When she climbed the starting blocks at the U.S. Open in Greensboro, N.C., on Wednesday night — her first official competition since her move from Stanford to Florida two months earlier — Ledecky sported a new swim cap (with “Gators” in trademarked orange script on one side and the Stars and Stripes on the other) and a stroke that she described as more efficient and stripped of “bad habits.”

The result was an impressive victory in the women’s 800-meter freestyle in a meet-record time of 8 minutes 12.81 seconds, 11 seconds ahead of Leah Smith, a two-time Olympic medalist. Though the time was just the 18th fastest of Ledecky’s career — which also made it the 18th fastest by any female swimmer in history (she owns the top 24 in her signature event) — it felt somewhat like a statement swim for the greatest female freestyler in history.

No one, including Ledecky, had posted such a fast time in the 800 free at this point in the calendar. Her 8:12.81 was less than a quarter-second off her gold medal-winning time in Tokyo (8:12.57) on July 31 and more than four seconds faster than where she was at this point on the calendar a year ago (an 8:16.90 at the Stanford Invitational).

“I came into the meet not wanting to focus too much on time, but with the way I’ve been training, I felt I had a couple of good times in me,” Ledecky said in a telephone interview Wednesday night. “It’s a good time. I felt like that was pretty indicative of how training’s been going. But more than the time, I just felt good in the water and felt like I swam a good race.”

Ledecky’s move to Gainesville in late September came less than two months after a four-medal performance in Tokyo that was dazzling by every measure except her own historic standards. Though she won gold medals in the 800 and 1,500 freestyles — the sixth and seventh gold of her Olympic career — she was outtouched for gold by Australian rival Ariarne Titmus in the 400 and failed to make the podium in the 200, a race in which she had won gold in Rio de Janeiro in 2016.

At the time of the move, Ledecky pointed to geography — Gainesville is closer than Palo Alto, Calif., to her family’s home in Bethesda, Md. — and the “opportunity for growth” inherent in any major change as the reasons behind it.

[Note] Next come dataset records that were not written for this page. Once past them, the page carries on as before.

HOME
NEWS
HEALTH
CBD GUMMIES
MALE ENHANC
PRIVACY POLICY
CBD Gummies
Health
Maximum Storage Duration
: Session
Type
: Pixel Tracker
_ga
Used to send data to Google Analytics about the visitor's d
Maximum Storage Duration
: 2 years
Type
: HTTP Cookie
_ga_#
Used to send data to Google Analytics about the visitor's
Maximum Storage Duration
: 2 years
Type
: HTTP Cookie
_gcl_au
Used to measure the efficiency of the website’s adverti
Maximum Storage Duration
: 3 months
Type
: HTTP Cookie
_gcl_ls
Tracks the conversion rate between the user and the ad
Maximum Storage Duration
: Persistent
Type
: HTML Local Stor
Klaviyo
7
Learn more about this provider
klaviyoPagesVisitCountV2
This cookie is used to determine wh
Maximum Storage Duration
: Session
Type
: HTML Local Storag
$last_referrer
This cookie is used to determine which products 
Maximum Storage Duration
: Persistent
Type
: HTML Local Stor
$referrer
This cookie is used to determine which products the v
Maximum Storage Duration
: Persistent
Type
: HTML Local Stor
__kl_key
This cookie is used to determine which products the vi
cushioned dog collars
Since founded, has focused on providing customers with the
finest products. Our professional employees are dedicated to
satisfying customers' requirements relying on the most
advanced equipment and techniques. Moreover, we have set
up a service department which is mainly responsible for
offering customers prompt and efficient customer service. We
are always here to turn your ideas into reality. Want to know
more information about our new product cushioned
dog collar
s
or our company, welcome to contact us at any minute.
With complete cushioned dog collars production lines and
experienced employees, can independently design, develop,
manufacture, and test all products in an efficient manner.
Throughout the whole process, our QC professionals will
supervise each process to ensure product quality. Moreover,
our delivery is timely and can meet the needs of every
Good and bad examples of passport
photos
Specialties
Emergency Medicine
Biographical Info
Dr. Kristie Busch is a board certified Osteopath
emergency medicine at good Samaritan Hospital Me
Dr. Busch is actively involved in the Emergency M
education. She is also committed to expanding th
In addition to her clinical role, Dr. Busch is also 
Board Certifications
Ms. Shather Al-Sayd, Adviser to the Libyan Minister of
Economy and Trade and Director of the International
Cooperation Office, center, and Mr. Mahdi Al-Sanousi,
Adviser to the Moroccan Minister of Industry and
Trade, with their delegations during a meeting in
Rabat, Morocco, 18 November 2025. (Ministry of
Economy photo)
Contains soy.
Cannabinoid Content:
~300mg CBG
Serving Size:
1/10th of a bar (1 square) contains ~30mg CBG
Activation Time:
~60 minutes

On Wednesday night, Ledecky said little about the technical tweaks to her stroke since she joined Nesty, saying, “I think over the last two months I’ve gotten rid of some bad habits that I formed over the past couple of years — just some small things, like how I’m kicking off the walls, and my stroke just getting a little more efficient.”

The bigger change for Ledecky in the pool is training on a daily basis against a deep and talented group of male distance swimmers led by Bobby Finke, who matched Ledecky with gold medals in the 800 and 1,500 in Tokyo. (Finke, 22, won the men’s 800 in Greensboro on Wednesday night in 7:54.07.) On any given day at practice, Ledecky might line up in the lane next to Finke or Kieran Smith, bronze medalist in Tokyo in the 400 free, and try to match the men lap for lap.

“I don’t always have to be watching the clock during practice” for feedback, she said. “I just try to race the people next to me. We push each other to go faster, and it creates a really great environment.”

Still to come this week for Ledecky in Greensboro: the 400, 200 and 1,500 free — her typical program. She and Nesty have yet to map out a specific schedule for the first part of 2022, but the aim will be to peak for the U.S. trials in April in Greensboro and world championships in May in Fukuoka, Japan, where she will be seeking to add to her career haul of 18 medals (15 golds). Beyond that, in the distance, is the Paris 2024 Olympics.

Wednesday night’s 800 free was just one swim, but in posting a summer-caliber time in the deep of autumn, Ledecky served notice that, at least when it comes to the longest distances, she’s still on top of the sport until proved otherwise.